Submitted to: Applied and Environmental Microbiology
Publication Type: Peer Reviewed Journal
Publication Acceptance Date: 6/24/2004
Publication Date: 11/1/2004
Citation: Ehrlich, K.C., Chang, P.-K., Yu, J., Cotty, P.J. 2004. Aflatoxin biosynthesis cluster gene cypA is required for G aflatoxin formation. Applied and Environmental Microbiology. 70(11):6518-6524. Interpretive Summary: Aspergillus flavus is a mold that can contaminate corn and cottonseed. It produces aflatoxin B1, which is a highly toxic and carcinogenic chemical. Contamination of foods with aflatoxin B1 makes them unsafe for animal and human consumption. Other molds make aflatoxins B1 and G1. Aflatoxin G1 is even more toxic and carcinogenic than aflatoxin B1. Cotton farmers would benefit from development of methods to reduce aflatoxin contamination since contamination is an endemic problem in cotton in Arizona and Texas. We have now found the reason why Aspergillus flavus makes only aflatoxin B1. It is missing the critical piece of DNA (gene) that converts a precursor to aflatoxin G1. We found this result first by comparing the sequence of the large piece of DNA that contains all of the genes needed to make both types of aflatoxin to the DNA sequence of A.flavus which only makes aflatoxin B1. We found that A. flavus is missing portions of two genes (cypA and norB) which make two different types of oxidative enzymes. When the gene cypA was disrupted, the fungi with the disrupted gene could not make aflatoxin G1, but still made B1. This result proves that cypA is needed for aflatoxin G1 production. Understanding how Aspergillus flavus is different from other Aspergillus species will aid in understanding the populations of fungi that contribute to contamination of cottonseed and will help in developing strategies to reduce contamination in Arizona and Texas cottonseed.

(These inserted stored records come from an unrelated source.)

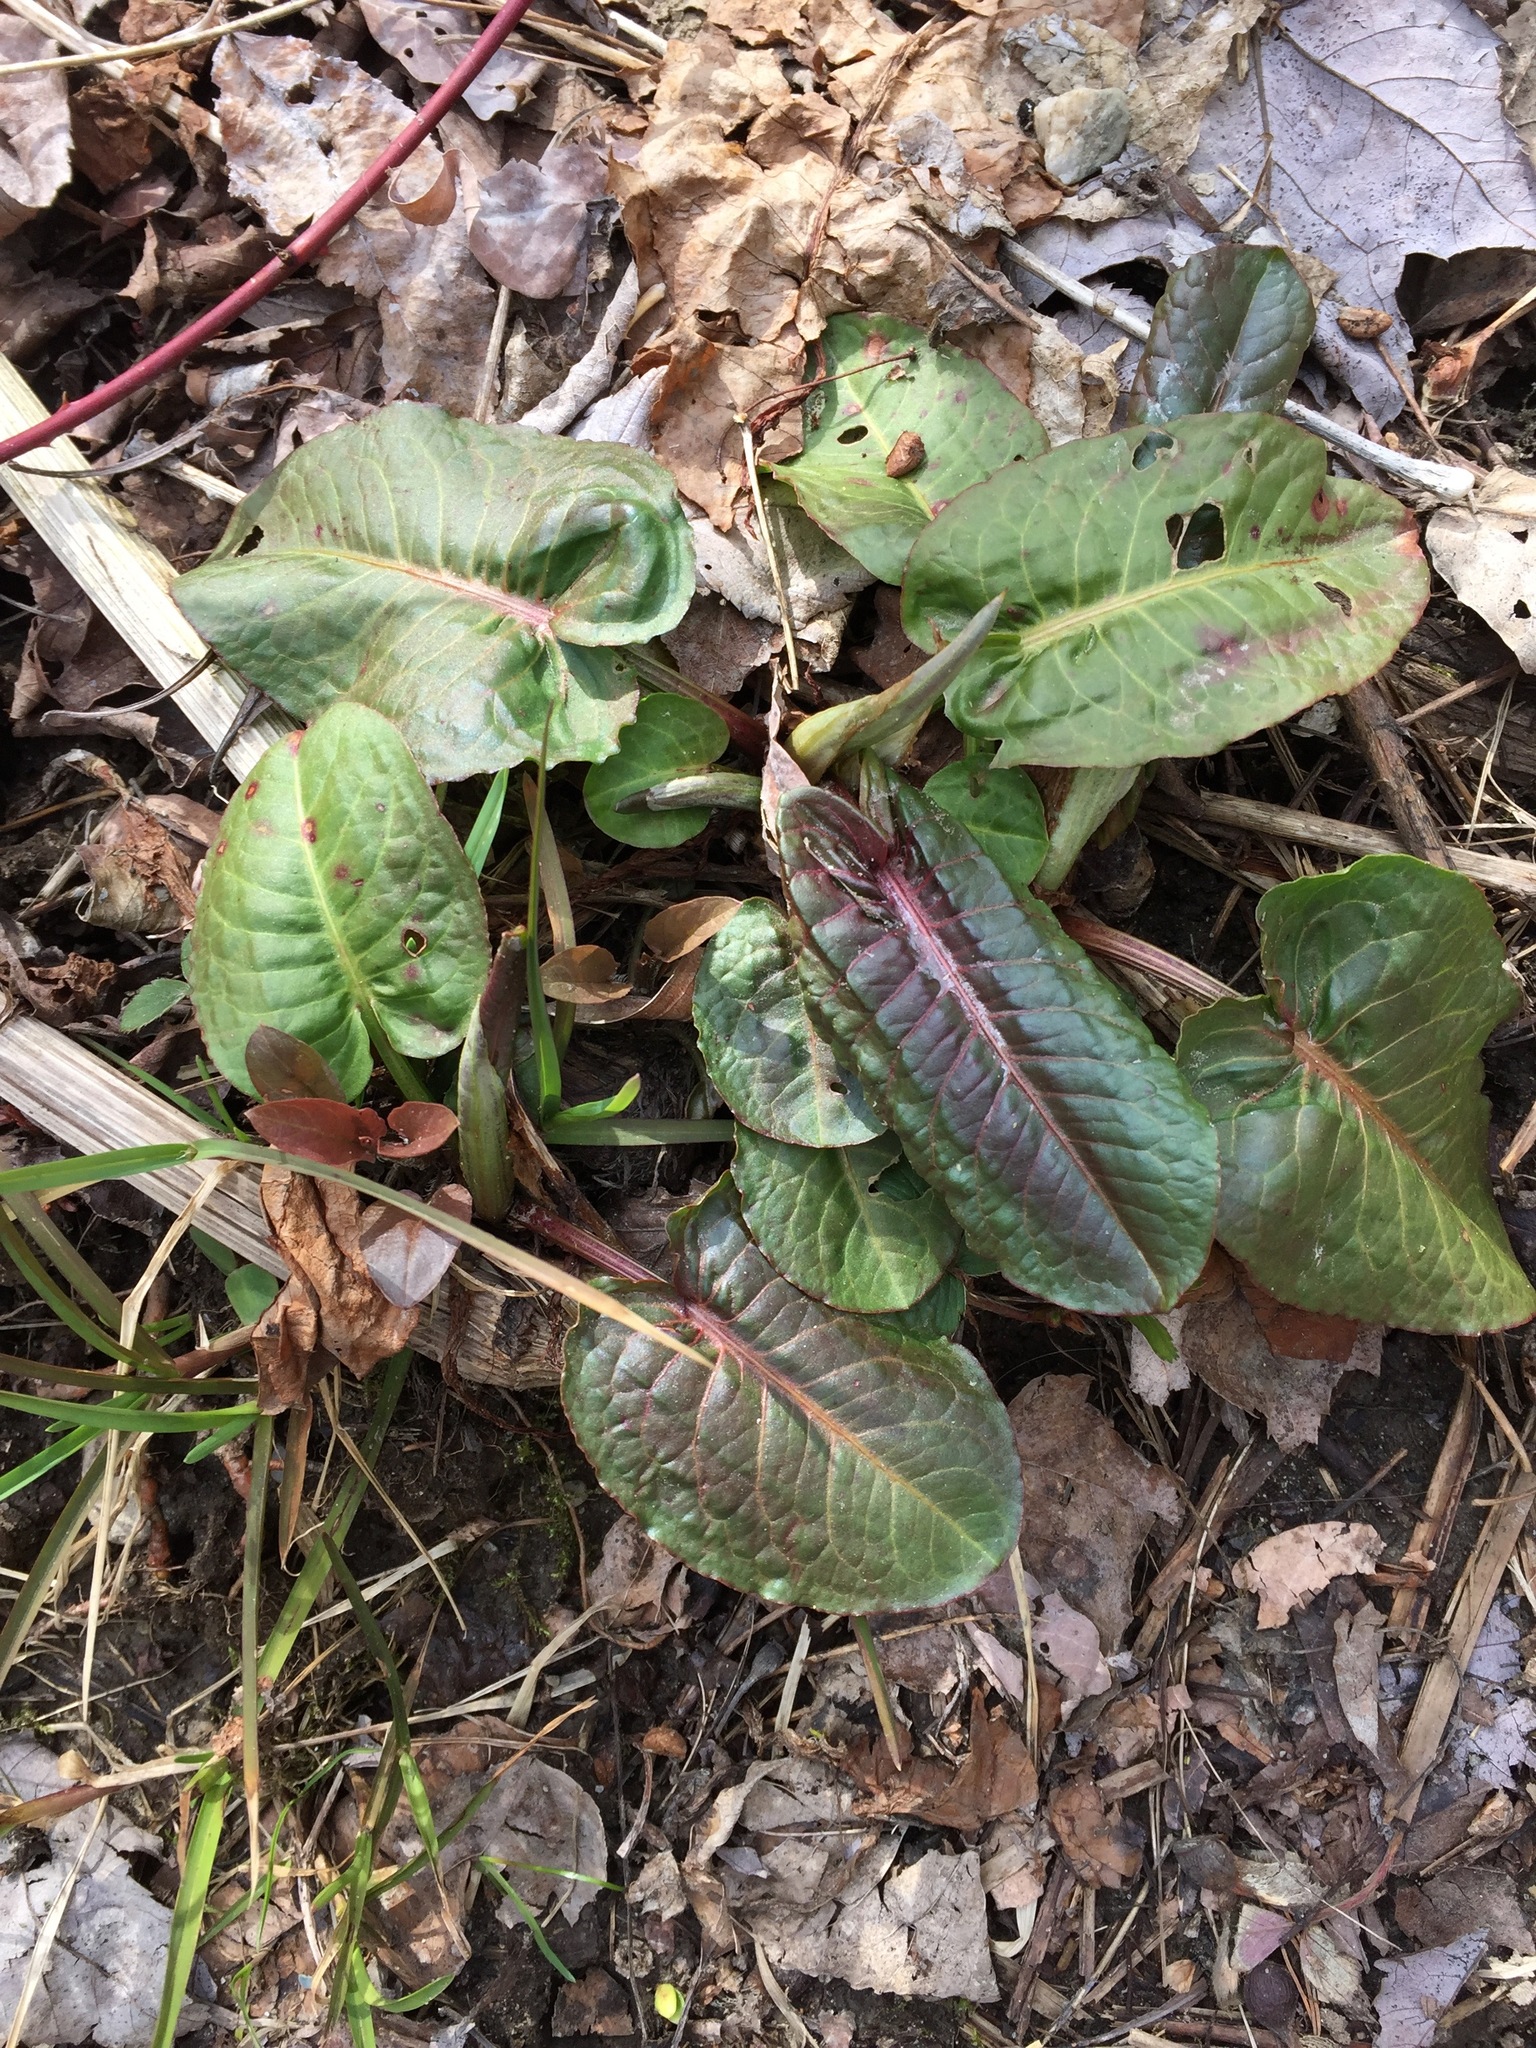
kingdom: Plantae
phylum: Tracheophyta
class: Magnoliopsida
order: Caryophyllales
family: Polygonaceae
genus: Rumex
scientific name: Rumex obtusifolius
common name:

Technical Abstract: Aspergillus flavus isolates produce only B-type aflatoxins while A. parasiticus and A. nomius produce both B- and G-type aflatoxins. Sequence comparison of the aflatoxin pathway gene cluster from these species revealed that A. flavus isolates are missing portions of two putative biosynthesis genes located in the cluster upstream from the polyketide synthase gene, pksA. One of the missing genes (cypA) is predicted to encode a cytochrome P450 monooxygenase unique to the cluster while the other gene, norB, is predicted to encode an aryl alcohol dehydrogenase which is highly homologous to the aflatoxin cluster gene, norA. Insertional disruption of cypA in A. parasiticus yielded transformants that lack the ability to produce G-type, but not B-type aflatoxins. The enzyme encoded by cypA has highest amino acid identity to Tri4 (34%), a Fusarium P450 monooxygenase involved in the trichodiene epoxidation. The substrate for CypA may be a 1-methoxy-1-buten-4-carboxylic acid intermediate formed after oxidative cleavage of the A-ring of O-methylsterigmatocystin (OMST) by another P450 monooxygenase, OrdA, which is required for formation of aflatoxins B1 and B2. We propose that formation of G-type aflatoxins requires the CypA-catalyzed epoxidation of the double bond in this intermediate.